Il inspira profondément l'air frais matinal en mettant son gant sur sa main gauche afin d'en cacher la couleur. Heureusement que cette abomination ne traversait pas les tissus, il ne savait pas comment il ferait sinon.

Les poings enfoncés dans les grandes poches de sa veste en jean et son casque audio bien vissé sur sa tête telle l'extension de son crâne qu'il semblait être, il s'engagea sur le chemin du lycée le pas traînant. Nul besoin de se dépêcher alors qu'il était sorti de chez lui bien trop tôt, comme chaque jour. L'ironie étant qu'il fuyait son foyer à cause cette même chose qu'il retrouvait une fois dans les rues de la ville ; cette pression ambiante, l'atmosphère effrénée entourant ces gens qui faisaient une course contre le temps et recherchaient désespérément la performance. Au fond, personne ne se débarrasse jamais de son score. Même après l'avoir vu disparaître, chacun.e semble en être hanté.e et vivre comme s'iels pouvaient disparaître à tout moment. Mais ça n'a rien d'étonnant, on n'oublie pas 18 années de conditionnement si facilement.

Conditionnement, c'était le mot juste. Tout était fait pour leur rappeler l'épée de Damoclès qu'était ce compte à rebours de points, des réveils personnalisés le matin jusqu'à ces grands panneaux publicitaires qui jonchaient la ville et le sidéraient par leur naïveté. À croire que le gouvernement les prenait pour de parfait.e.s imbéciles. Particulièrement celui-là, faisant la promotion des cours de rattrapage en période de vacances. Des jeunes souriant.e.s, le pouce levé, et le slogan Durant les congés scolaires, venez dans les centres de rattrapage afin de récupérer des points !. C'est ça, oui. Venez tenter vainement de retarder votre échéance !

Il était persuadé que personne n'avait jamais gagné quoi que ce soit en allant là-bas, hormis du temps perdu. Mais ça donnait de l'espoir aux élèves, alors c'était l'essentiel, n'est-ce pas ?

Eh bien, peut-être que dans un premier temps, iels pourraient faire en sorte que les élèves n'aient pas besoin qu'on leur rende l'espoir qu'iels avaient elleux-mêmes volé.
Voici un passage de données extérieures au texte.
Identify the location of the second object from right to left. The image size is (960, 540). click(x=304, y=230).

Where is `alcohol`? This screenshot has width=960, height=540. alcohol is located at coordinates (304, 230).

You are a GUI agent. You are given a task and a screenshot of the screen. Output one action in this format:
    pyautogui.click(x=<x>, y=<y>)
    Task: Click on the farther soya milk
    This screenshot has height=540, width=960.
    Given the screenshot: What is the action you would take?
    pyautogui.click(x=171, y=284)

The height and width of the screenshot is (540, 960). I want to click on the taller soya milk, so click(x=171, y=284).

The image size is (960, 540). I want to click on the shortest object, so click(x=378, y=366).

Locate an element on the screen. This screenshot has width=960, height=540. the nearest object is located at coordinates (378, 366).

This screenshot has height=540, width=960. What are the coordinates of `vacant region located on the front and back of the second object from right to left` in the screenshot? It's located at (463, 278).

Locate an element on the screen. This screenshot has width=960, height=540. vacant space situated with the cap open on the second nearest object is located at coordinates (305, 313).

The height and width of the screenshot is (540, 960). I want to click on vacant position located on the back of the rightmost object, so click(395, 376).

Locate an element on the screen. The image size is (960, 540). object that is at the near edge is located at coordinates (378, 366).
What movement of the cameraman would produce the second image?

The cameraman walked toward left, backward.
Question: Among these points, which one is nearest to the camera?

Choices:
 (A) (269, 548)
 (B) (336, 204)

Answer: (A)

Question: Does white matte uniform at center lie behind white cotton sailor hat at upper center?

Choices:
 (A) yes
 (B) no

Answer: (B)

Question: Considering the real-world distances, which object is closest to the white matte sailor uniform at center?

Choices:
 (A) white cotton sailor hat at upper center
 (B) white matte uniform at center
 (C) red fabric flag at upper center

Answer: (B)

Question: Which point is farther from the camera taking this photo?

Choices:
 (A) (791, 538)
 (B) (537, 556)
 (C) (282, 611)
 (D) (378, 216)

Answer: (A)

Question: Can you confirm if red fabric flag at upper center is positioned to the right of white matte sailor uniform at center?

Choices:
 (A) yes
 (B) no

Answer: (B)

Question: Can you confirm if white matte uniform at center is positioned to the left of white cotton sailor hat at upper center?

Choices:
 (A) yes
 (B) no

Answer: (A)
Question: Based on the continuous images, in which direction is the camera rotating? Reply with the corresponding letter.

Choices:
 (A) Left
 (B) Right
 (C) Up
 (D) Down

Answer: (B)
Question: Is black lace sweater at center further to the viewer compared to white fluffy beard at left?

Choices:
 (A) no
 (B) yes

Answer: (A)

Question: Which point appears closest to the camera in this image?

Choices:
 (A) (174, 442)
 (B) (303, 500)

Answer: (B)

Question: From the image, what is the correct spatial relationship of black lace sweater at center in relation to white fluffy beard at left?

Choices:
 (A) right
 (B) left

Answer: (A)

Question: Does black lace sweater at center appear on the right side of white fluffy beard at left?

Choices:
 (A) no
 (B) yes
Frustré au possible, il sortit un instant sa main de sa poche pour replacer la lanière de son sac sur son épaule, et immédiatement, il sentit les regards des passant.e.s se diriger sur son gant. Des regards inquisiteurs, jugeurs, méprisants. Évidemment, dans un monde où la réussite scolaire était ce qui importait le plus, il arrivait souvent à celleux dont la main était rouge - signe ultime d'échec - de porter un gant pour le cacher, mais c'était presque aussi voyant que cette affreuse couleur sanglante. De toute façon, les yeux de toustes se portaient comme par automatisme sur les mains d'autrui, donc les gants ne changeaient pas grand-chose à leur situation, sinon qu'ils révélaient qu'iels se dissimulaient par honte.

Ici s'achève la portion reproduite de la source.